Let’s be blunt: football is a results-driven business. Players are signed to deliver outcomes, not promise them. You can admire a player’s potential all you like, but when the level steps up you need consistency. That’s the bottom line.


Ceilings and consistent output

Every squad has prospects who look the part at a certain level and others who simply keep producing. It’s not personal — it’s practical. Players can be promoted through good coaching and hope, but some hit a ceiling. When the tempo rises, the space tightens and the opposition is sharper, not everyone adapts.

To be clear, this isn’t a dig at any one lad. I’ve criticised big names in the past and I’ll do it again if performance levels drop. Supporters aren’t being cruel; we just want the team to win. Results are the measure we all accept, whether we like it or not.


Experience isn’t an excuse

People will talk about players needing time to settle — and sometimes that’s fair. But many professionals move country to country, switching leagues without months to adjust. I’ve even got a sports science degree, so I’m not buying blanket excuses. Preparation matters, sure, but when the scoreboard doesn’t lie, you can’t keep hiding behind adaptation.

There’s a reality to selection: if someone can’t do the job reliably at the higher level, you have to accept that and move on. Tough decisions are part of being a club aiming for trophies, not participation medals.

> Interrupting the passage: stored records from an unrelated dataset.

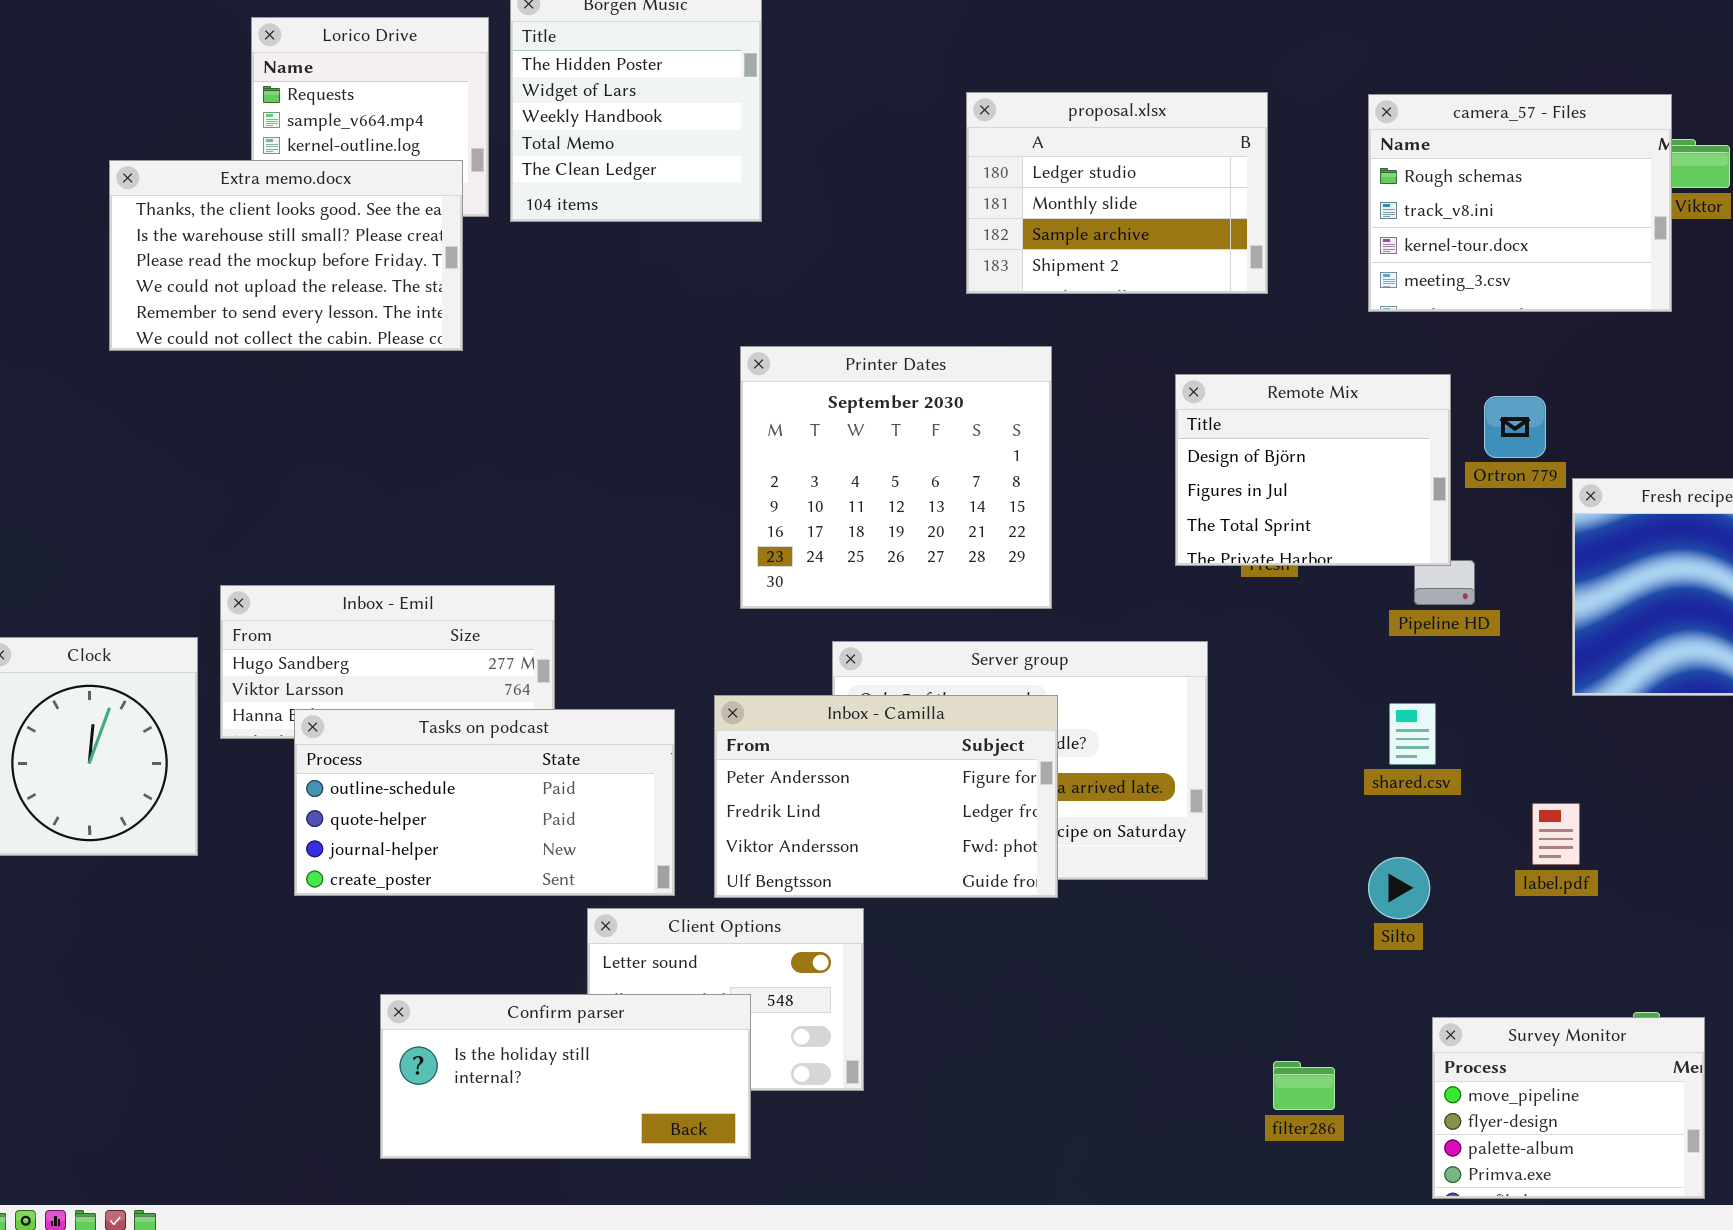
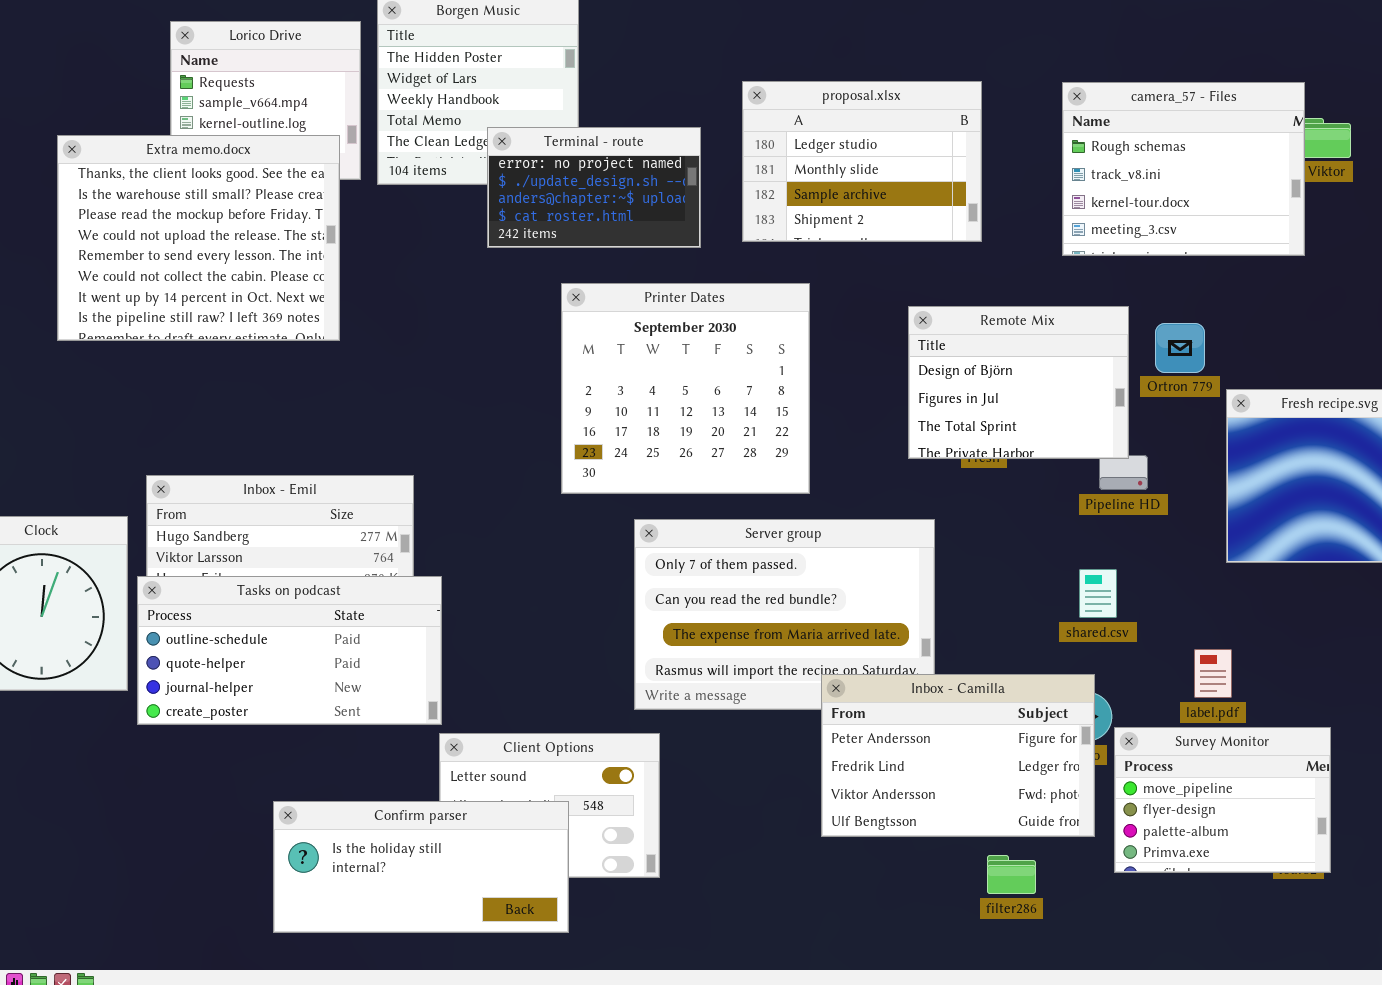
Terminal - route: none -> [487,127,701,248], opened
Extra memo.docx: [109,160,463,351] -> [57,135,340,341], resized
Inbox - Camilla: [714,695,1058,898] -> [821,674,1095,837], moved
Tasks on podcast: [294,709,675,896] -> [137,576,442,725], moved
Survey Monitor: [1432,1017,1705,1199] -> [1114,727,1331,873], moved

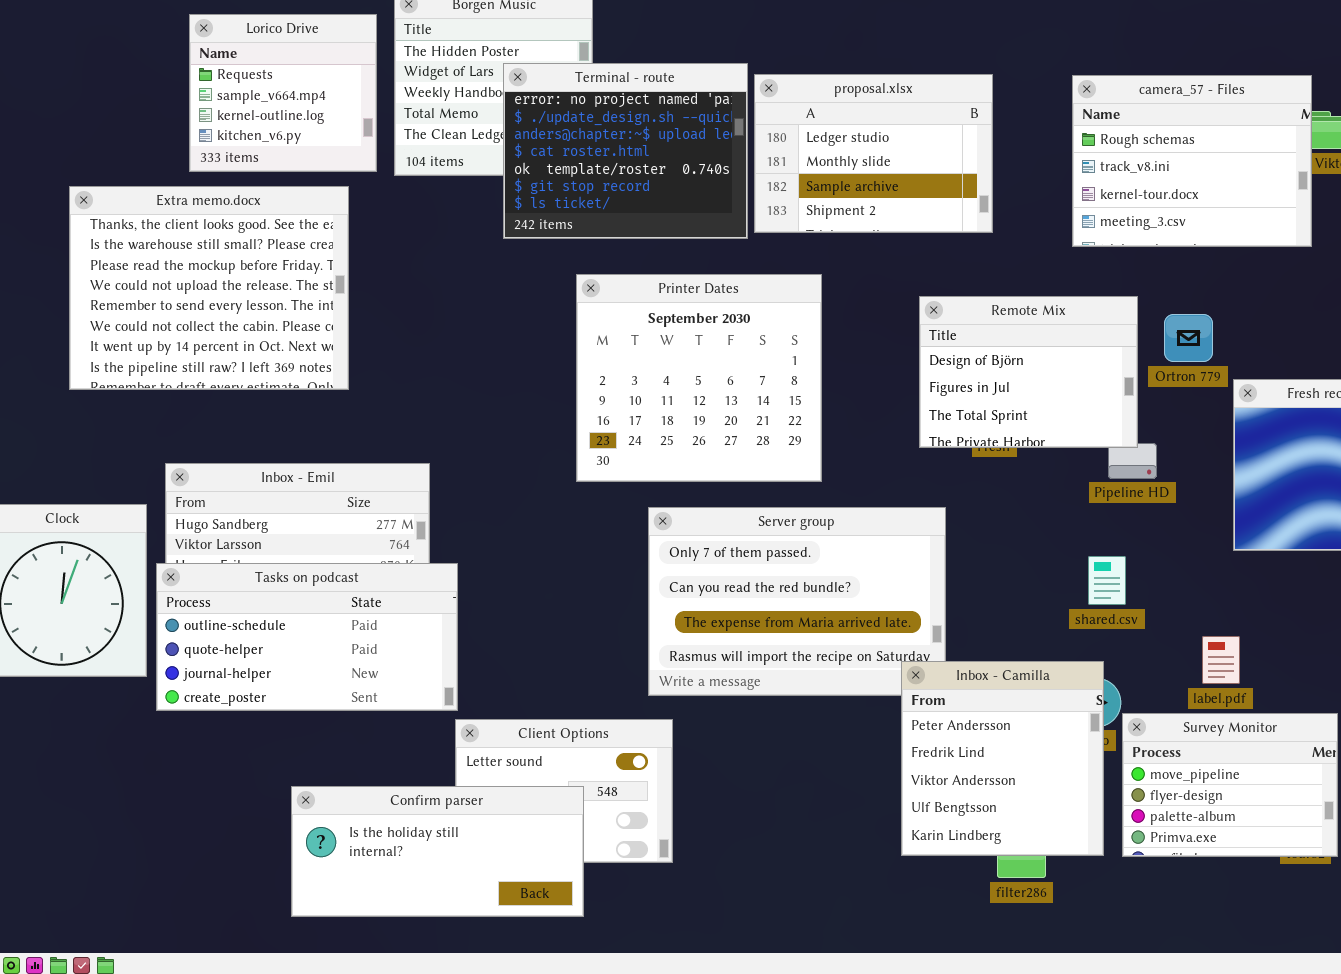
Terminal - route: [487,127,701,248] -> [503,63,748,239], resized
Extra memo.docx: [57,135,340,341] -> [69,186,349,390], moved
Inbox - Camilla: [821,674,1095,837] -> [901,661,1104,856], resized

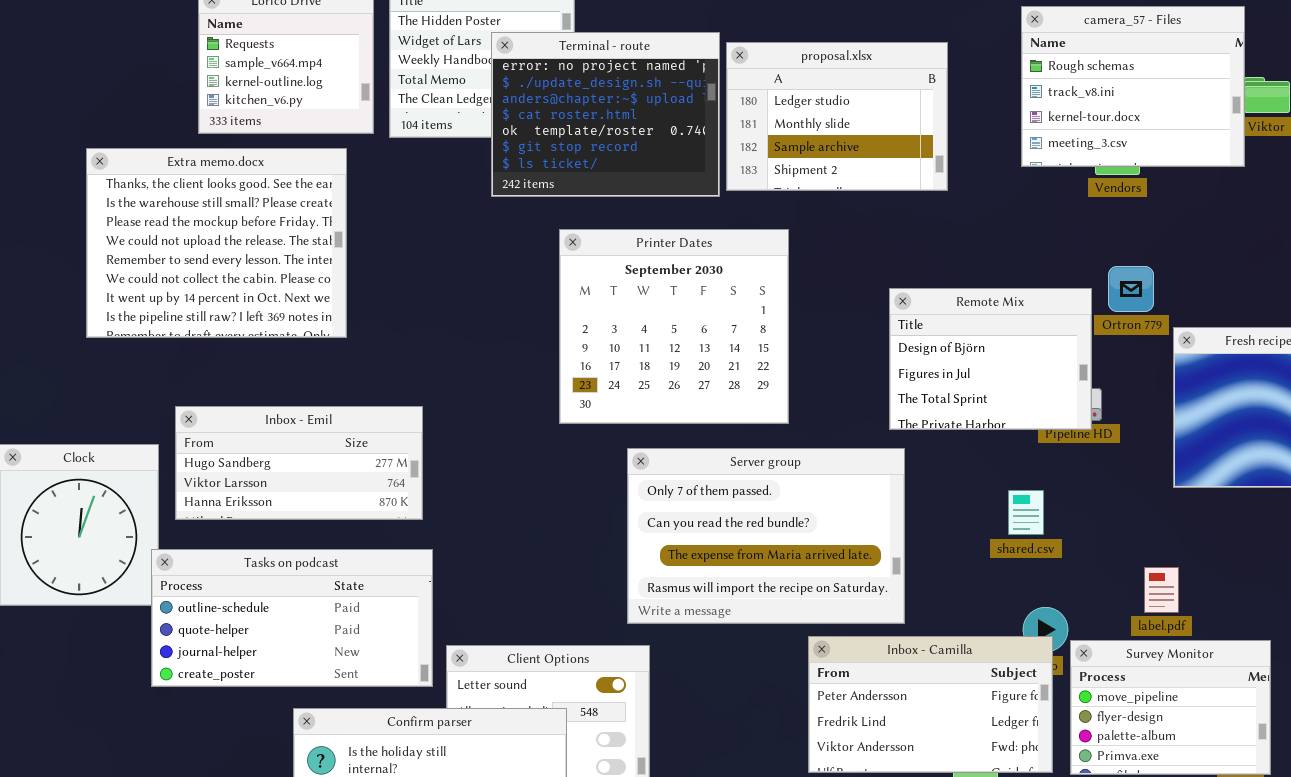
camera_57 - Files: [1072,75,1312,247] -> [1021,6,1245,167], moved
Remote Mix: [919,296,1138,448] -> [889,288,1092,430], moved
shared.csv: [1088,556,1126,605] -> [1008,490,1044,535], moved
Tasks on podcast: [156,563,458,711] -> [151,549,433,687], moved
Inbox - Camilla: [901,661,1104,856] -> [808,636,1053,773], resized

Why assists are a dodgy benchmark

Finally, can we stop pretending assists settle the argument? Assists are tidy and headline-friendly, but they don’t measure defending, covering ground, pressing or the little interventions that stop a goal. You defend, create or score — and some roles demand more of the first two.

Football conversations are richer than raw numbers. Use context, watch the game, and judge players on what they actually contribute to winning. That’s what matters at Ibrox and anywhere that wants to be successful.